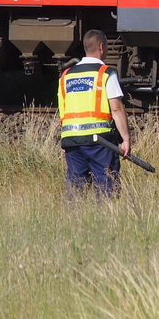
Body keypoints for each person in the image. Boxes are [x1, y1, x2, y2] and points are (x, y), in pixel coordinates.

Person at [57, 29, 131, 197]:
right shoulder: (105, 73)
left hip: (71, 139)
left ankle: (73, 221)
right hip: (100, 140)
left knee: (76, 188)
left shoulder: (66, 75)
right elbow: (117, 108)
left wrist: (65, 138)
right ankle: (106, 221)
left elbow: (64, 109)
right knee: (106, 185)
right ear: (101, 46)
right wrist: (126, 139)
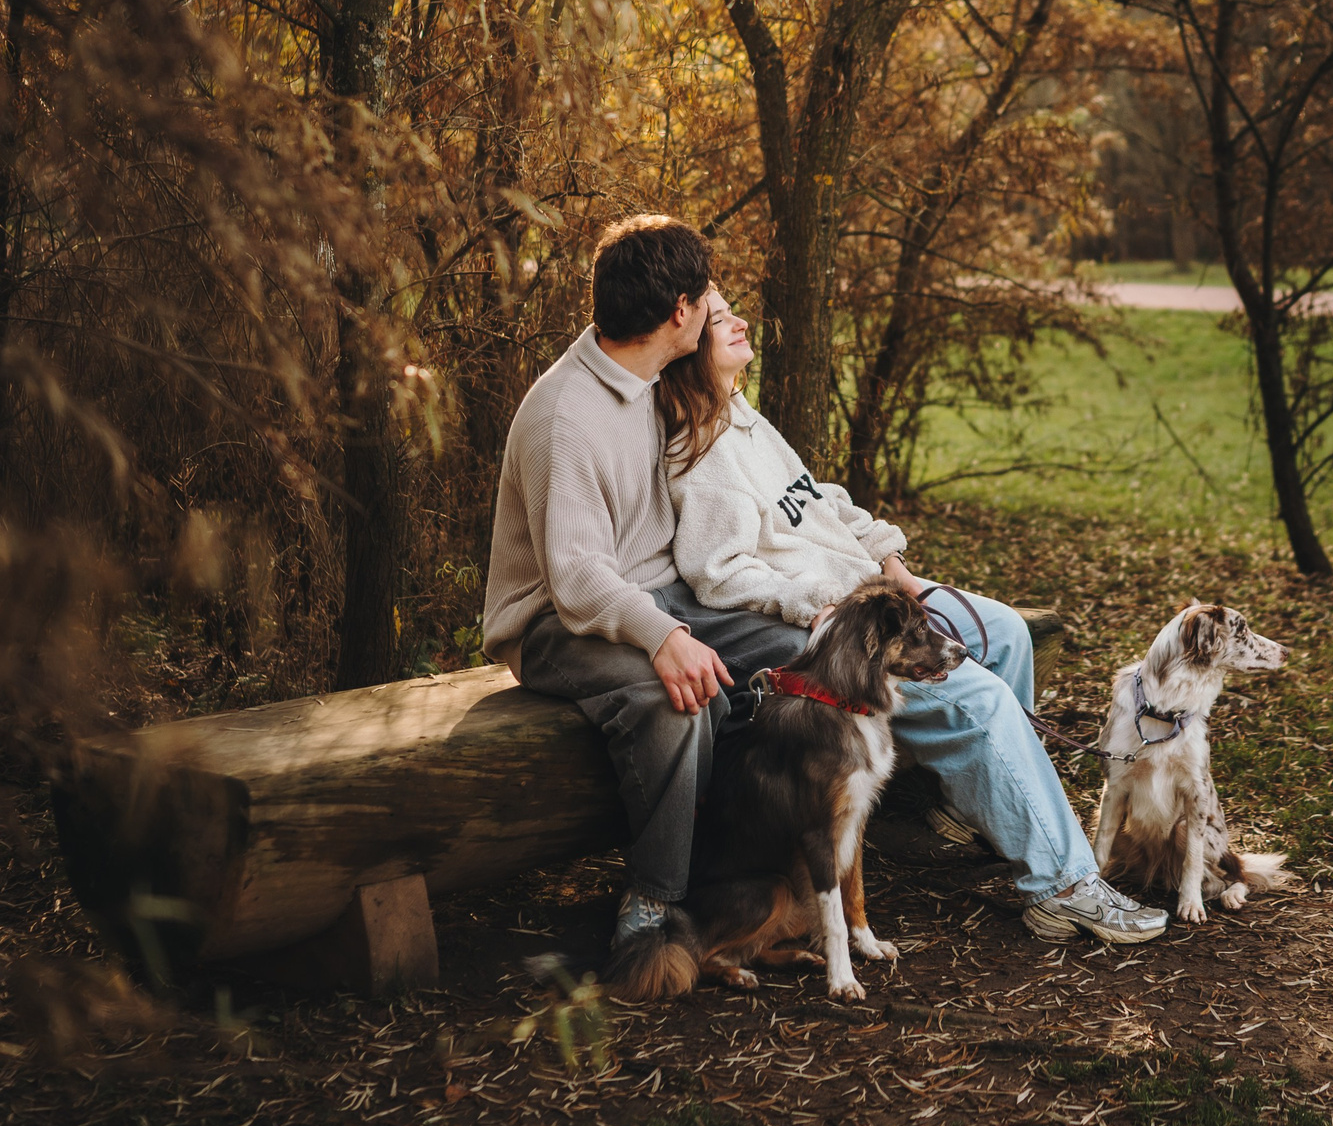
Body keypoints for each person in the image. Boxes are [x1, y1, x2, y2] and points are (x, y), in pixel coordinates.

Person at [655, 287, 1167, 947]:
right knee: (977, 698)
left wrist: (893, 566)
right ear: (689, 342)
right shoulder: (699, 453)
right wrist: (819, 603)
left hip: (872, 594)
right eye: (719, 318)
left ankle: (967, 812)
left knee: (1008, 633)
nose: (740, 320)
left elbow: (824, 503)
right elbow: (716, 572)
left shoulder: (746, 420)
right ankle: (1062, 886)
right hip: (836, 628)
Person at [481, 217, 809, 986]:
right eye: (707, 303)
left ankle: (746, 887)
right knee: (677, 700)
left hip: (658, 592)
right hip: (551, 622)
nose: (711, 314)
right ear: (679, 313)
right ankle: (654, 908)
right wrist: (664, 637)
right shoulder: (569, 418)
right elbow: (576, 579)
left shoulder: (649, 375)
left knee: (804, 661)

----

◆ TASK OBJECTIVE
Lines above that contain the string "ankle" make up the answer.

◆ EXERCISE ANSWER
left ankle: (73, 221)
right ankle: (106, 221)
left ankle: (967, 812)
right ankle: (1062, 886)
left ankle: (746, 887)
right ankle: (654, 908)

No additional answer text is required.